Document section.
________________________________________
# T5 for shop lighting



## Bluepine38 (Dec 14, 2009)

There has been discussion about shop lighting, but I can not remember anyone mentioning T5 fluorescent
lights. I had to stop by Platt Electrical today to pick up a new cover for my exterior fourplex outlet. The
clumsy snowshoveler had dinged up the old one. They have a sale on the 4 lamp t5 shop fixtures that 
will continue for another week or so. The four lamp T5 fixture will put out about twice the light of the 
T8 and will pull 2 amps of 120 current. For those of us with the T12 fixtures, the department of energy
is forcing a discontinuance of T12 bulbs this summer, but the good news is that Platt has a sale on the 
T8 ballasts that will fit the T12 as will the T8 bulbs, The electronic ballasts which were about $25 last year
are now on sale for $12.98 for a two bulb ballast, so I picked up a ballast for the fixture over my lathe which
is hanging 7 ft off the floor. All my other T12 fixtures will be replaced by T5s. The bad news is that the
T5 bulbs which were about $5 last year are about $10 this year because the US cut back on phosphorus
production because Chinese phosphorus was so inexpensive and surprise, surprise China has now increased 
the price of phosphorus. I did not check into the prices of the 8 foot fixtures, so those of you with bigger
shops will have to do your own legwork. The newer T5 bulbs are good for 40,000 hours, so you will not
have to worry about replacing them in the near future. The above prices are wholesale electrical contractor,
so retail will be more.


----------



## dhazelton (Feb 11, 2012)

Last year I put electric in my outbuilding and used the T5s on the electricians recommendation because they were instant on at full power, didn't hum and worked in low temps. No complaints, except the units were around $60 each, plus the bulbs. But they do throw a lot of light. Unfortunately, the electrician shared a neutral with the one set of outlets so they effect my radio at certain frequencies.


----------



## MoPower (Feb 6, 2009)
________________________________________
What this exercise asks.
(a) Decide whether each statement agrees with the shop lighting thread, answering yes or no and quoting the words of the thread that settle it: (i) The four lamp T5 fixture draws 2 amps of 120 current. (ii) T5 bulbs cost less this year than they did last year. (iii) One reason the electrician recommended T5s was that they worked in low temperatures.
(b) Output every line of the listing below with no changes, leaving out the pictures.
The listing has no connection to the shop lighting thread.

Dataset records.
________________________________________
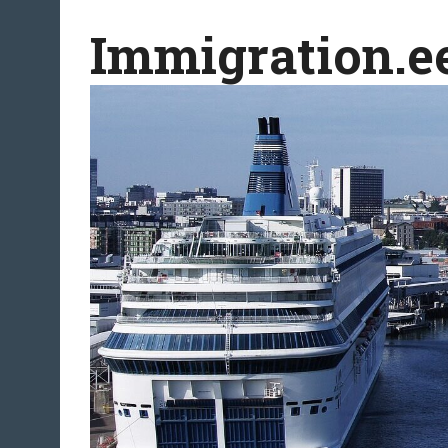
Перейти
Immigration.e
к
содержимому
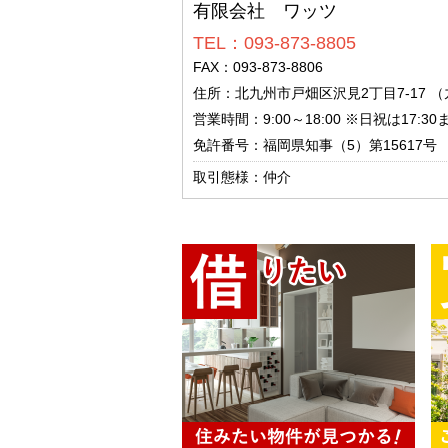
有限会社 ワッツ
TEL：093-873-8805
FAX：093-873-8806
住所：北九州市戸畑区沢見2丁目7-17 
営業時間：9:00～18:00 ※日祝は17:
免許番号：福岡県知事（5）第15617号
取引態様：仲介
________________________________________
Answers per task.
(a)
(i) Yes: "will pull 2 amps of 120 current."
(ii) No: "T5 bulbs which were about $5 last year are about $10 this year."
(iii) Yes: "worked in low temps."

(b)
Перейти
Immigration.e
к
содержимому
有限会社 ワッツ
TEL：093-873-8805
FAX：093-873-8806
住所：北九州市戸畑区沢見2丁目7-17 
営業時間：9:00～18:00 ※日祝は17:
免許番号：福岡県知事（5）第15617号
取引態様：仲介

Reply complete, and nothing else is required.